Yahoo told analysts at a briefing on Wednesday that its net revenue growth between 2011 and 2013 would average between 7 percent and 10 percent as opposed to the roughly 13 percent revenue decline that it experienced in 2009.
Yahoo has its focus. It is excited about its future and it has its pride back, Chief Executive Carol Bartz said at the company's analyst day briefing which took place in San Jose on Wednesday.
Finance Chief Tim Morse said that Yahoo's operating profit margin between 2011 and 2013 would range between 18 percent and 24 percent.
Yahoo notched an 11.8 percent operating margin in the first quarter, and Morse had said in October that Yahoo expected to lift operating margins to 15 percent to 20 percent by 2012.
Bartz, Morse and other Yahoo top brass outlined a variety of initiatives designed to revive the company's growth, from its Internet search deal with Microsoft to a partnership with Zynga, the maker of social networking games like FarmVille.
Yahoo claims more than 600 million global users and plans to add more social media, video and local content to its properties as a way of growing its revenues.
Search accounts for one-third of Yahoo's revenues; the remainder come from display advertising on its network of sports, entertainment and finance sites, and fees from partnerships with companies such as Internet service providers.

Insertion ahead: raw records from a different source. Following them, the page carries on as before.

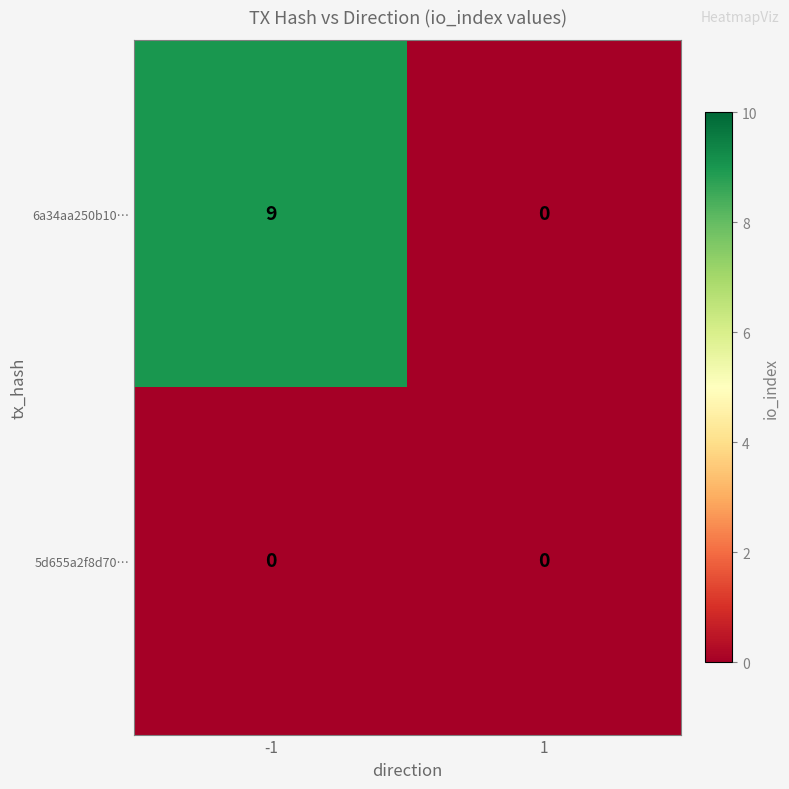

Which series has the largest total across all categories?

6a34aa250b10…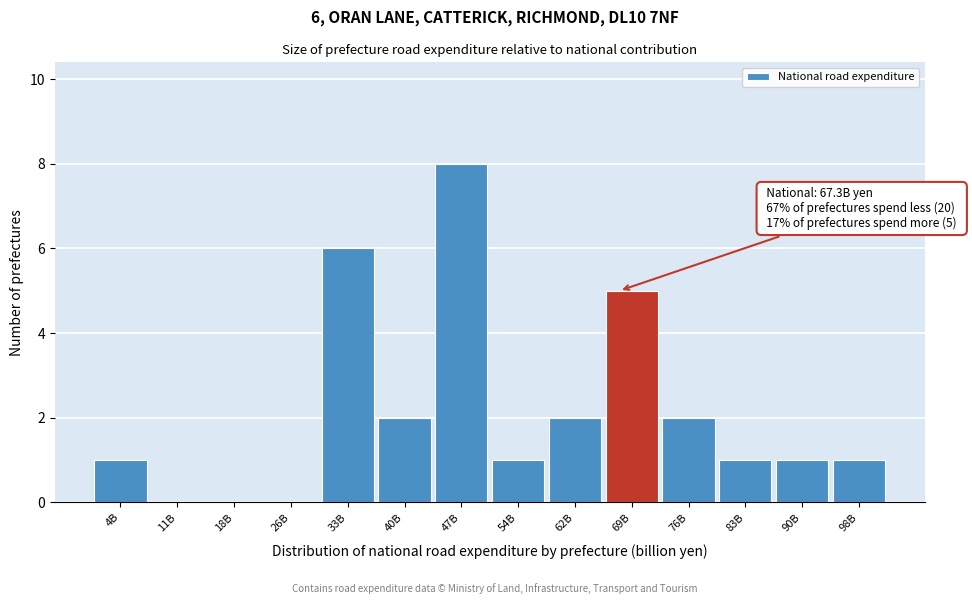

Reading left to right, what are all the values shown in this chart?

4B=1	11B=0	18B=0	26B=0	33B=6	40B=2	47B=8	54B=1	62B=2	69B=5	76B=2	83B=1	90B=1	98B=1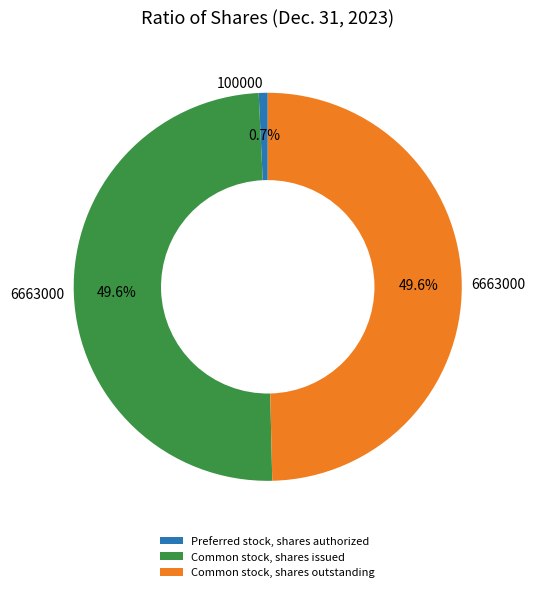

To the nearest percent, what is the difference between the largest and smallest slice percentages?

49%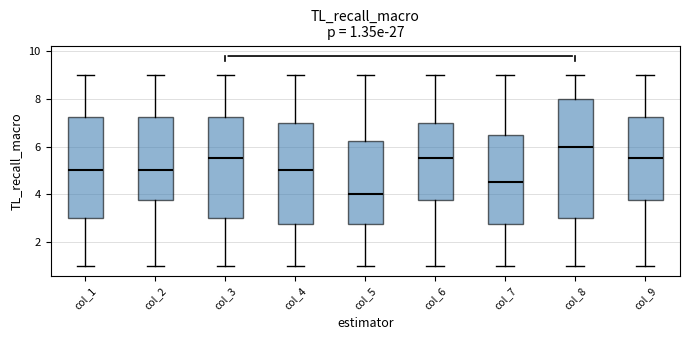

Which box has the lowest median line?

col_5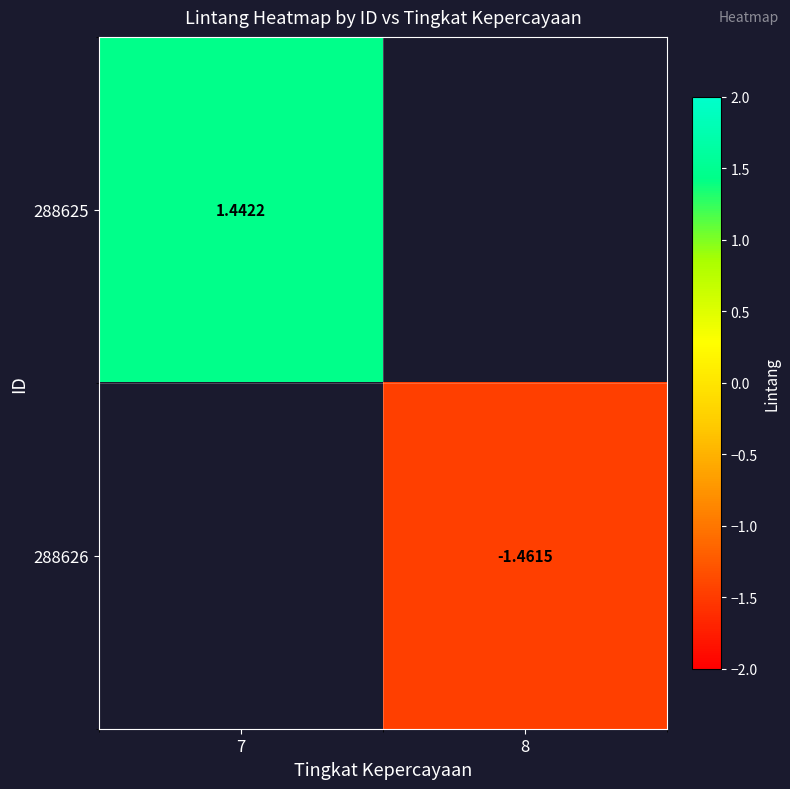

Which label corresponds to the smallest value in the chart?

8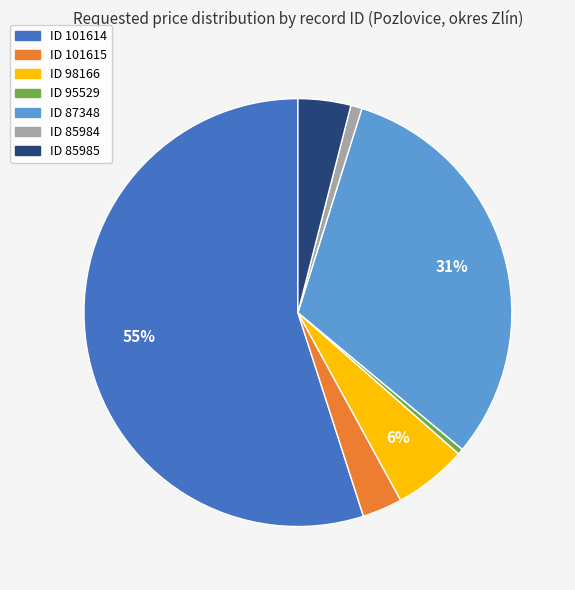

Is there any slice that represents more than half of the pie?

Yes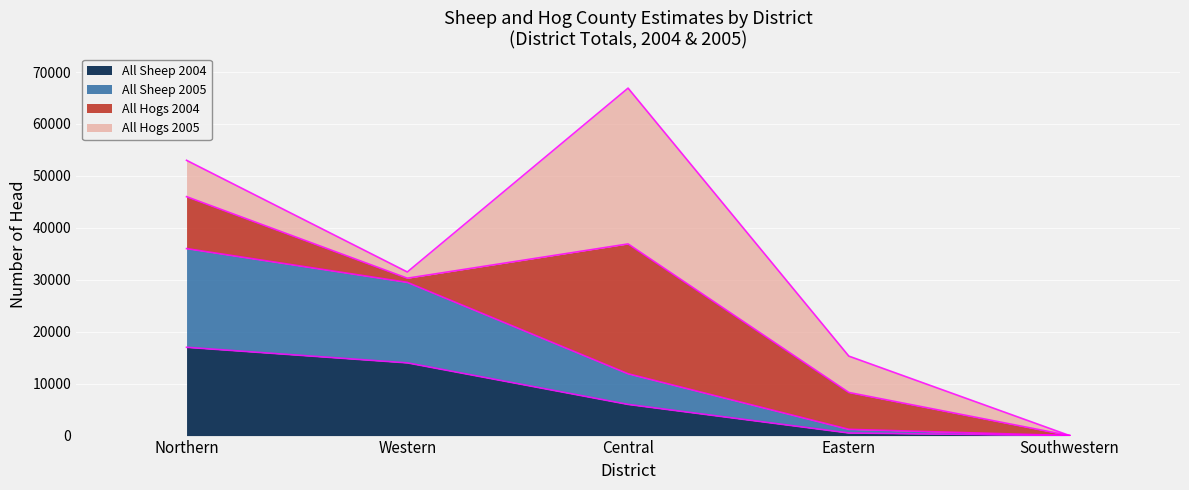

What is the label of the 1st point from the left?

Northern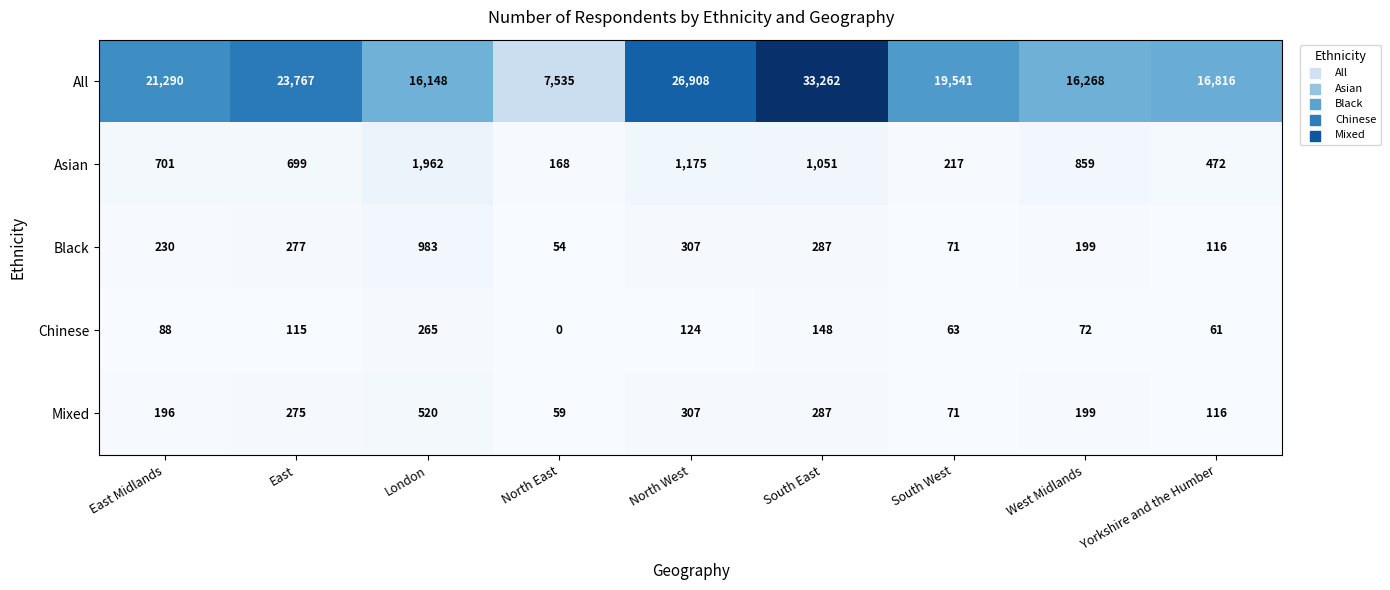

Which series changed the most between East and South East?

All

Bartz assured analysts that Yahoo's revenue-sharing deal with Microsoft, where Microsoft is providing the search technology, would not result in the cannibalization of its customer base.

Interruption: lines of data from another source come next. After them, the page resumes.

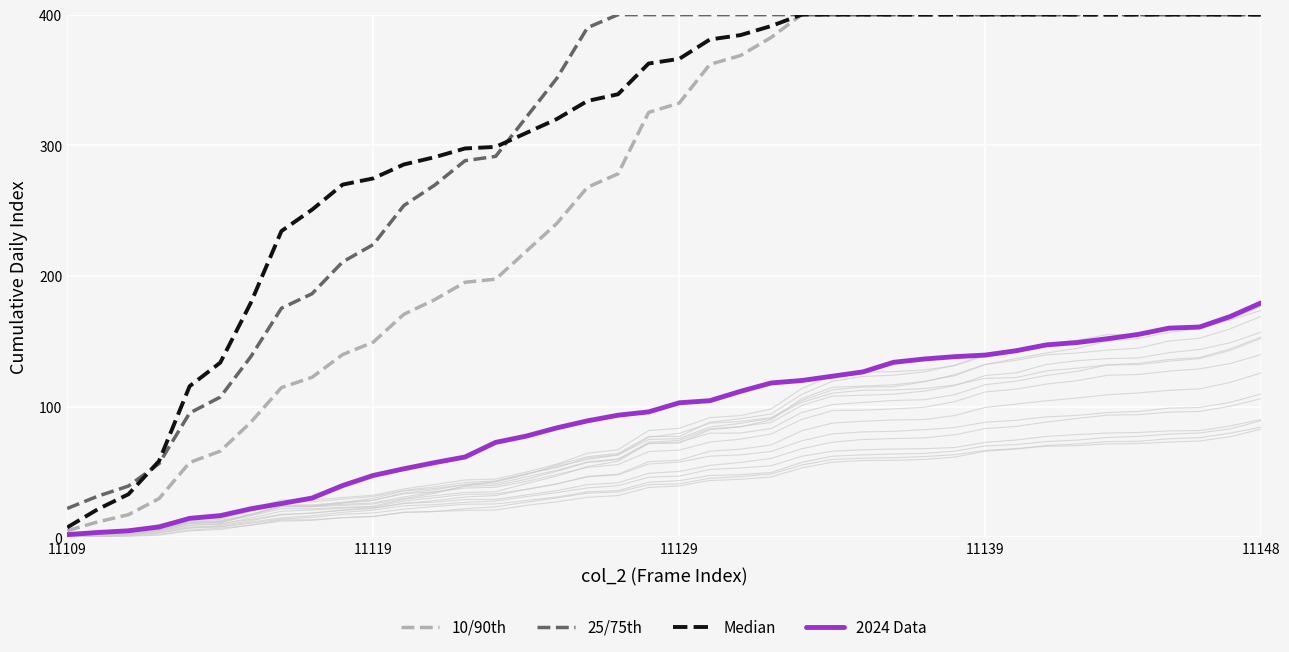

Reading right to left, what are all the values shown in this chart?

10/90th: 400.0	400.0	400.0	400.0	400.0	400.0	400.0	400.0	400.0	400.0	400.0	400.0	400.0	400.0	400.0	400.0	382.5	368.7	362.0	332.3	325.2	278.1	267.9	240.2	218.9	197.5	195.1	181.7	170.6	149.3	139.8	122.4	114.5	88.0	65.9	57.2	29.5	17.3	11.7	5.0
25/75th: 400.0	400.0	400.0	400.0	400.0	400.0	400.0	400.0	400.0	400.0	400.0	400.0	400.0	400.0	400.0	400.0	400.0	400.0	400.0	400.0	400.0	400.0	390.0	351.3	321.4	291.5	288.2	269.4	253.9	224.0	210.7	186.4	175.3	138.2	107.2	95.1	56.3	39.2	31.4	22.0
Median: 400.0	400.0	400.0	400.0	400.0	400.0	400.0	400.0	400.0	400.0	400.0	400.0	400.0	400.0	400.0	400.0	391.3	384.3	381.0	366.2	362.6	339.1	333.9	320.1	309.4	298.8	297.6	290.8	285.3	274.6	269.9	250.7	234.3	179.5	133.6	115.6	58.3	32.9	21.4	7.5
2024 Data: 179.2	168.9	160.9	160.0	155.2	151.9	149.0	147.2	142.7	139.4	138.2	136.4	133.9	126.5	123.2	119.9	118.0	111.6	104.5	102.9	95.9	93.4	89.1	83.7	77.4	72.6	61.4	57.1	52.4	47.3	39.6	30.0	25.8	21.8	16.5	14.4	7.8	4.9	3.6	2.0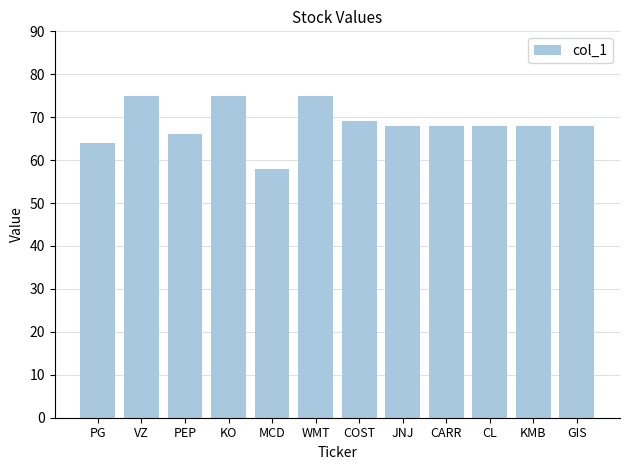

At which label is the value closest to 66?

PEP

The company demonstrated new email features it said would allow users to interact directly with their friends on other social media such as Facebook.
Yahoo has been reorganizing its business, shedding assets and acquiring new companies under Bartz, who began her current role in January 2009.

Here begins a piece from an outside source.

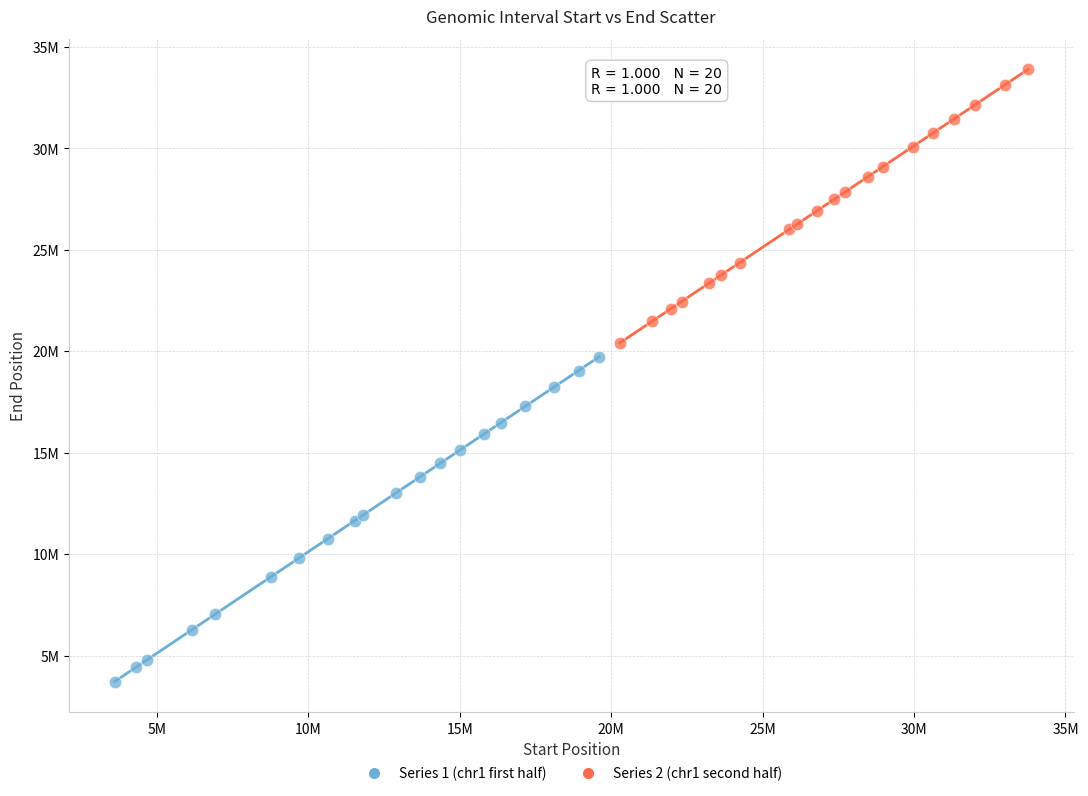

What are all the series names shown in the legend?

Series 1 (chr1 first half), Series 2 (chr1 second half)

But the company has struggled to deliver results.
Since September, when Yahoo began a $100 million advertising campaign, unique visitors to Yahoo websites in the United States declined 2.6 percent to 155.6 million in April and total page views declined 11.4 percent, according to comScore, an Internet analytics company in Reston, Virginia.
In contrast, its search rival Google had 175.7 million unique visitors and 46 billion page views in the United States in April. And its rival in the social media space, Facebook had 121.8 million unique views and 50.2 billion page views for that month.
Yahoo's share of the U.S. search market improved slightly last month after roughly a year of losing ground.
Bartz signed a 10-year deal with Microsoft in July to save hundreds of millions of dollars a year in expenses by shifting Web indexing chores to Microsoft while Yahoo focuses on improving searching
You will see search all over the frickin' place, said Bartz, the former CEO of Autodesk, who made headlines on Monday after using profanity in rebuking a blogger who was interviewing her before a New York audience.
Yahoo executives said the company expects to complete integration of its search technology with Microsoft in all 59 countries in which it operates by the second quarter of 2012.
Some analysts and investors have expressed concern that Yahoo is offsetting cost savings from its deal with Microsoft by spending money on other parts of the business.
Bartz defended the spending, explaining that Yahoo needed to retrofit many of its websites, a process she said would go on until the summer of 2011.
Shares of Yahoo, which finished Wednesday's regular session up 14 cents, at $15.45, were up 12 cents in after hours trade.